I was staggered by the stuff that came out of the television. It was a freak show of wobbly soap operas and shouty commercials for one-cal root beer, spectacular storewide savings, and control-top pantyhose. ‘Like sands through the hourglass so are the days of our lives …’
Clicking through the million channels I found the commercial-free C-SPAN (the Cable-Satellite Public Affairs Network), which was transmitting live pictures from the space shuttle that showed the astronauts doing science experiments. It was bliss to sit there for half an hour and watch two white-clad people drifting about holding weightless petri dishes and bits of foil. Almost nothing happened and it was mostly silent. Every few minutes the camera would cut back to Mission Control, where two or three people sat, scratching their noses. From time to time a quiet voice would ask a question or make a cryptic announcement. Like poetry it sloooowed you down.
I hadn’t given Lea an engagement ring. It seemed irrational to waste money on a superstitious gewgaw. Why not give a woman something of value instead: a nice big potato, say, or some pens? Lea’s father no longer wore his wedding ring so Lea decided to have it resized for herself. I am not a jewellery wearer or remembrance poppy flaunter but they told me the ceremony was to be a ‘two-ring’ affair, meaning that I also needed one. I went to a discount store resembling a low-grade Woolworths and approached the young man behind the counter.
‘I want the cheapest wedding ring you’ve got.’
He drew my attention to a revolving mock-velvet display. ‘This is a medium weight court ring, Sir,’ he said, pointing with his little finger. ‘Is that the sort of thing?’ An ae
rosol of synthetic cinnamon blew across us.
‘How much?’ I said.
‘A hundred and seventy five dollars.’
‘How much is that one?’ I asked, indicating a tin-coloured also-ran at the very bottom. I didn’t have time to mess around.
‘That one, Sir,’ he said, making the face you might make when clearing rotting fish from a gully, ‘is thirteen dollars and twenty cents.’ I bought it, declining the fancy box. After the wedding it turned my finger black so I threw it away.
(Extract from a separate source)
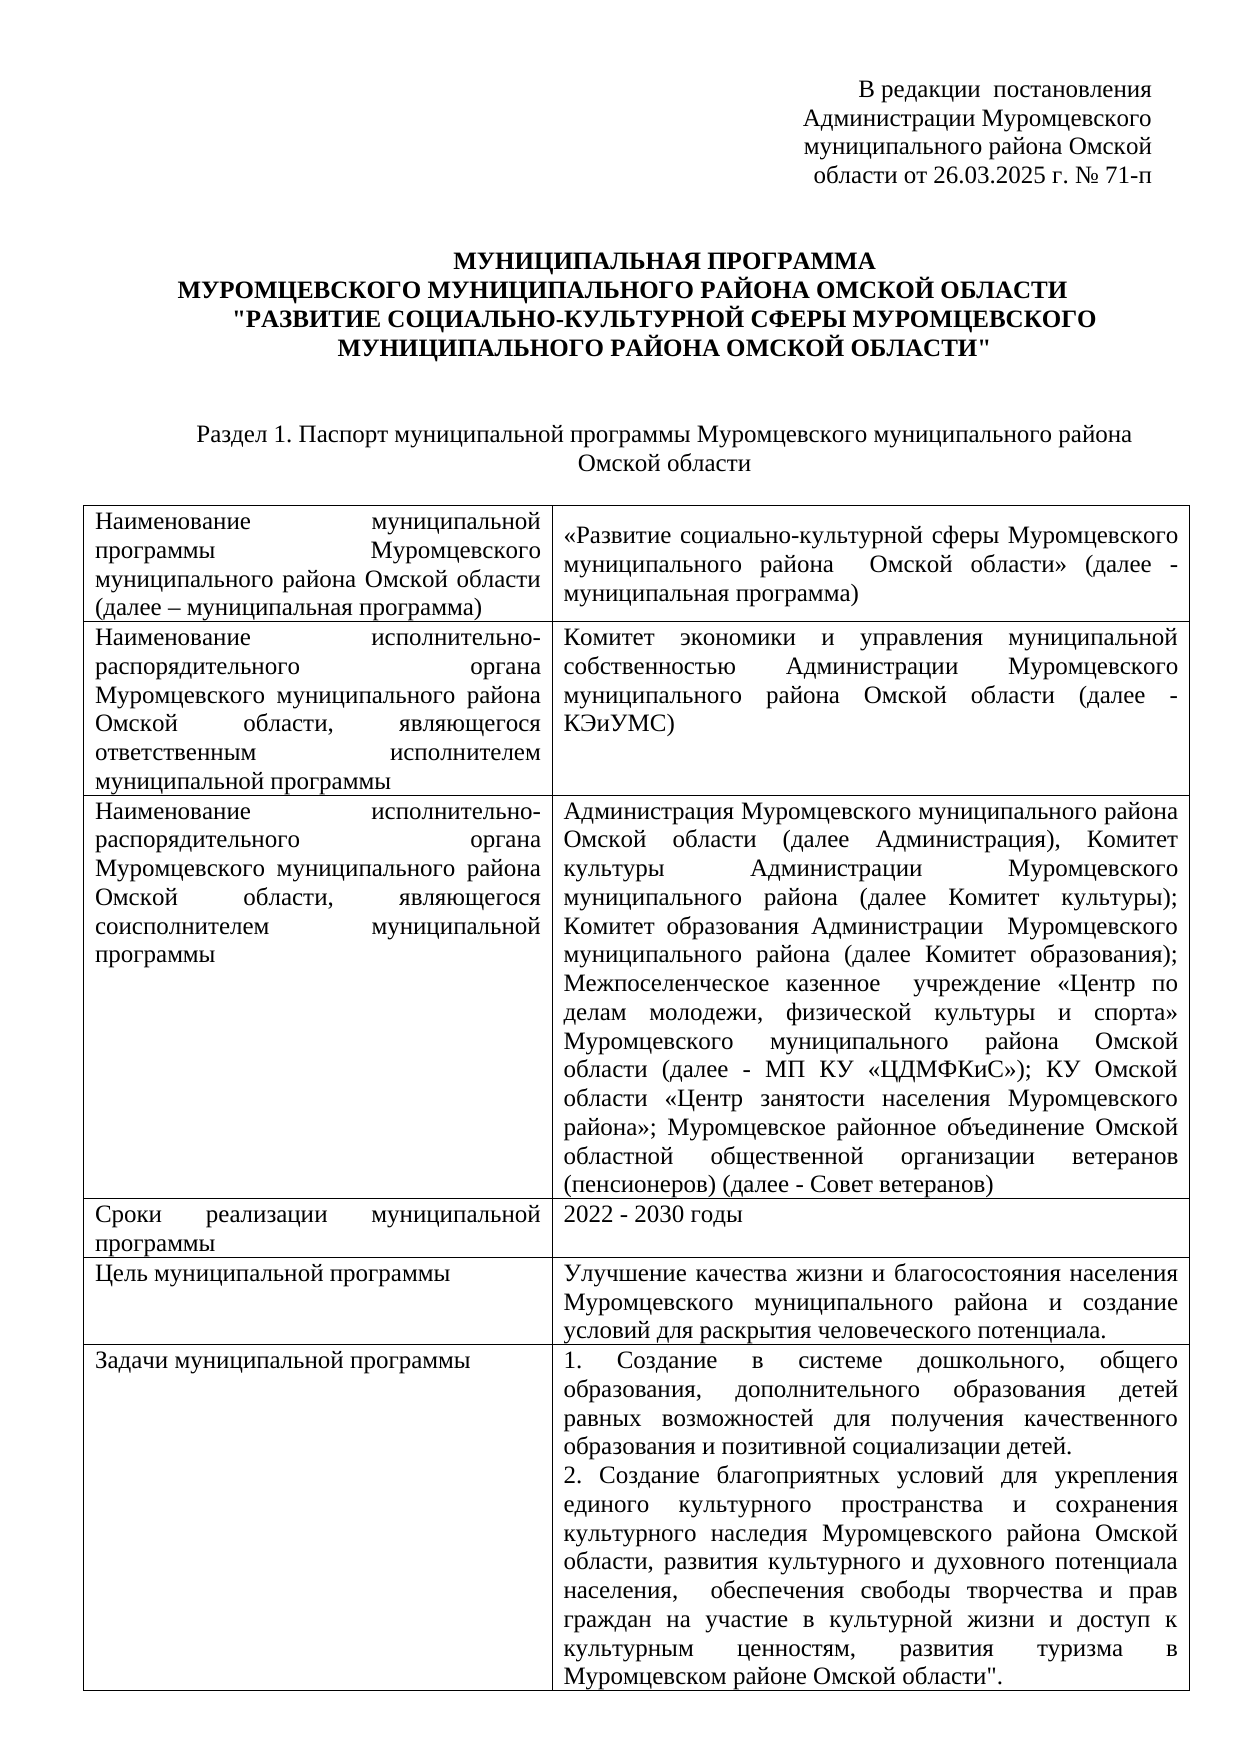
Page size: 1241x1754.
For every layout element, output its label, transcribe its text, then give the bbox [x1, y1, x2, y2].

text МУРОМЦЕВСКОГО МУНИЦИПАЛЬНОГО РАЙОНА ОМСКОЙ ОБЛАСТИ [177, 275, 1152, 304]
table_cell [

If I were to do all this again I think I would be more aware of other people’s feelings about things like rings. For me and my autistic mind they had no symbolic meaning, purpose, or value. For many people, perhaps most, they do.
The night before the ceremony, the tuxedo arrived, swaddled in tissue paper. I tried it on. The trousers and sleeves had been painstakingly adjusted but everything was two inches too short, revealing my socks and half a yard of shirtsleeve. There was no time to change it.
Lea’s father was pacing up and down, complaining that he was having a heart attack.
‘Take one of your indigestion tablets,’ said his wife, who, after a lifetime of nursing knew the difference between pre-nuptial anxiety and acute myocardial infarction. But his symptoms worsened and he was taken to the emergency room.
‘What’s going on?’ he asked, clutching his chest.
‘You’re having a heart attack,’ they said, and put him in intensive care.
On the morning of the wedding, I showered and decided to dry my long hair in the hot sunshine. This had the curious effect of making me look like the secret love child of Albert Einstein and Phil Spector. My brother-in-law, who was to be my best man, tried to damp it down but it was hopeless. He’d get it flat in one place and it would spring up somewhere else.